27/07/2013 02:00 PM
PANELLIST: Nero Ughwujabo
A BUSINESSMAN passionate about black and minority ethnic issues sought to rally people to be more vocal in bringing change when he spoke at a debate in Croydon last week.
Nero Ughwujabo, chief executive of Croydon BME Forum, was one of the panelists at the first ever Croydon Community Question Time – a joint collaboration between his organisation and The Voice, held at the Town Hall on July 17.
The panel was chaired by The Voice’s managing director George Ruddock and included Central Croydon MP Gavin Barwell, GP commissioner Dr Angelo Fernandes, Croydon Council leader Mike Fisher and borough commander, Chief Superintendent David Musker.
Its purpose was to give community members a chance to express their concerns on issues affecting the borough. Among the issues highlighted were housing shortages, youth violence, unemployment, benefit caps, education, health and regeneration. Members of the public also voiced their concern about the disproportionate levels of deprivation and unemployment between north and south Croydon.

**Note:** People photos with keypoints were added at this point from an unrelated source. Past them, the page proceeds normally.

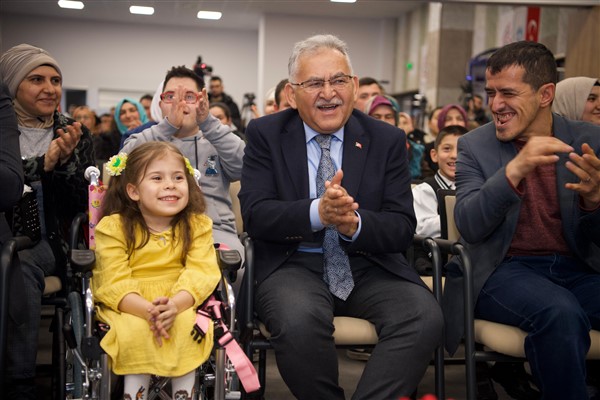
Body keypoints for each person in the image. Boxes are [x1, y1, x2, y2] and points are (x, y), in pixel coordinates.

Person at [239, 33, 443, 399]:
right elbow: (256, 214)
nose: (328, 93)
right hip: (292, 265)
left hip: (368, 265)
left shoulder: (387, 140)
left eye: (338, 81)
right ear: (291, 93)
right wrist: (319, 212)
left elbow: (400, 227)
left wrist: (354, 223)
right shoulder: (265, 134)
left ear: (354, 86)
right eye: (314, 83)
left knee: (424, 317)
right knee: (299, 320)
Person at [443, 40, 600, 400]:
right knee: (560, 313)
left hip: (579, 269)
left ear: (546, 94)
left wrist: (594, 201)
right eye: (491, 92)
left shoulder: (590, 142)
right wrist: (513, 171)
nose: (495, 105)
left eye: (508, 93)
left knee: (565, 305)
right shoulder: (474, 146)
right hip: (502, 271)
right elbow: (469, 224)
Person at [0, 43, 95, 398]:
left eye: (55, 79)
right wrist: (42, 165)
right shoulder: (2, 129)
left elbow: (84, 203)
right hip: (4, 230)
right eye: (36, 79)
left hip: (48, 238)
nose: (50, 88)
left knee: (17, 265)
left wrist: (66, 162)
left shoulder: (73, 131)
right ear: (11, 84)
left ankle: (19, 383)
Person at [92, 142, 221, 399]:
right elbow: (112, 277)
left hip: (182, 300)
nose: (170, 184)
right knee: (134, 329)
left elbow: (201, 271)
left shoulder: (197, 226)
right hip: (129, 303)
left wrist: (174, 305)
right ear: (133, 191)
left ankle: (184, 394)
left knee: (185, 326)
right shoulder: (113, 227)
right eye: (157, 178)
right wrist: (148, 310)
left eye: (178, 177)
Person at [122, 65, 245, 263]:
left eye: (189, 97)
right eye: (170, 96)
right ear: (160, 104)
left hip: (214, 230)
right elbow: (120, 166)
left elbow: (243, 167)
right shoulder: (148, 138)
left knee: (235, 268)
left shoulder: (216, 138)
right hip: (153, 229)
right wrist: (167, 127)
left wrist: (208, 123)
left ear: (202, 101)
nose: (180, 103)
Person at [411, 125, 467, 274]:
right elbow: (423, 228)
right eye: (447, 149)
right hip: (437, 262)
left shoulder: (475, 188)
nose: (455, 155)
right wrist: (465, 214)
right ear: (434, 155)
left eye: (461, 150)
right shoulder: (425, 189)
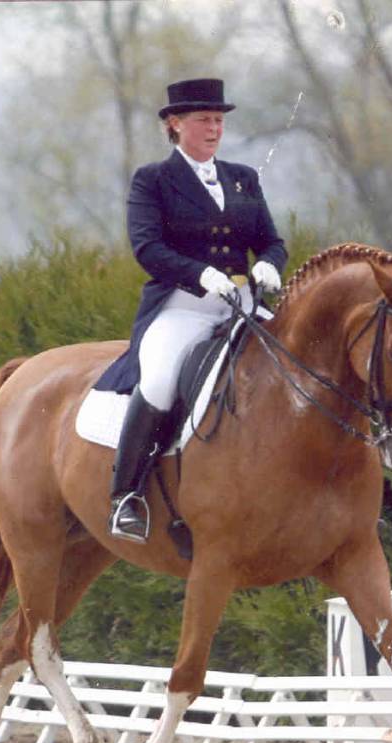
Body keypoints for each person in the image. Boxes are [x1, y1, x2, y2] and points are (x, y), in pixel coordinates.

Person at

Ughwujabo said: “If [our elected representatives and leaders] don’t hear your views, how they are going to deliver the services we actually need to build up Croydon, and make it the best borough in London and the most enterprising which is our vision?”

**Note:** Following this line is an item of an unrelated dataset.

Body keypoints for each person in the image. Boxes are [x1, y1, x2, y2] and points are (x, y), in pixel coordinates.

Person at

Barwell explained that the £27million received from the Mayor of London after the London 2011 riots would be invested into the areas that had been most affected. And Fisher, who leads the Conservative-run local authority, drew attention to the proposed £1 billion Westfield investment scheme which is expected to create 8,000 new jobs “both directly and indirectly.”

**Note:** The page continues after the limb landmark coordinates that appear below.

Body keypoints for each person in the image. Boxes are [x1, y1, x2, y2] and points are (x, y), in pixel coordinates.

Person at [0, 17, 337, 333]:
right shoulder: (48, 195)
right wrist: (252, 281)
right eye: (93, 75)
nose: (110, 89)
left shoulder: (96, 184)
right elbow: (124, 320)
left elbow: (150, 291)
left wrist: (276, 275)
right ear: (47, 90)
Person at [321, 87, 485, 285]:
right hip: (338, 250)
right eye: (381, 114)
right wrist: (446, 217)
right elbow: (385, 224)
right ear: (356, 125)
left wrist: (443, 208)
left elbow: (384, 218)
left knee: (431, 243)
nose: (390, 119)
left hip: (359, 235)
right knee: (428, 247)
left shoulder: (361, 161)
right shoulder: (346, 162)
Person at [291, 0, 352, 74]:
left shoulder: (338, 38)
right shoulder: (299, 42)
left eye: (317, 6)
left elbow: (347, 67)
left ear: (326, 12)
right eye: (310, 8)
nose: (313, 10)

Stop and search was also high on the agenda with an ongoing consultation underway following a report on the anti-crime measure commissioned by the Home Secretary Theresa May, which reviewed the effectiveness of the police power.
Attendee Justin Baidoo, from Croydon Trade Union Council (TUC), expressed anger as he outlined his experiences with the police and the ‘violence’ he had seen take place on the streets of his hometown.
He asserted: “The [police] are here to do a job…but some officers do use excessive force.”
Musker said he recognised that ‘stop and search’ was a “source of tension”, but stressed that “my officers are not racists. Most of them are under 30, they are not from my generation, and have grown up in a multicultural society. If one of my officers were involved in a situation where I saw them to be racist, I would do everything in my power to have them disciplined and sacked.”
Other participants included Javell Nelson, a member of Croydon Youth Parliament; Karen Ruby from Job Centre Plus; and Labour councillor Tony Newham, the leader of Croydon’s opposition, who stood in for Steve Reed, the recently-elected MP for Croydon North.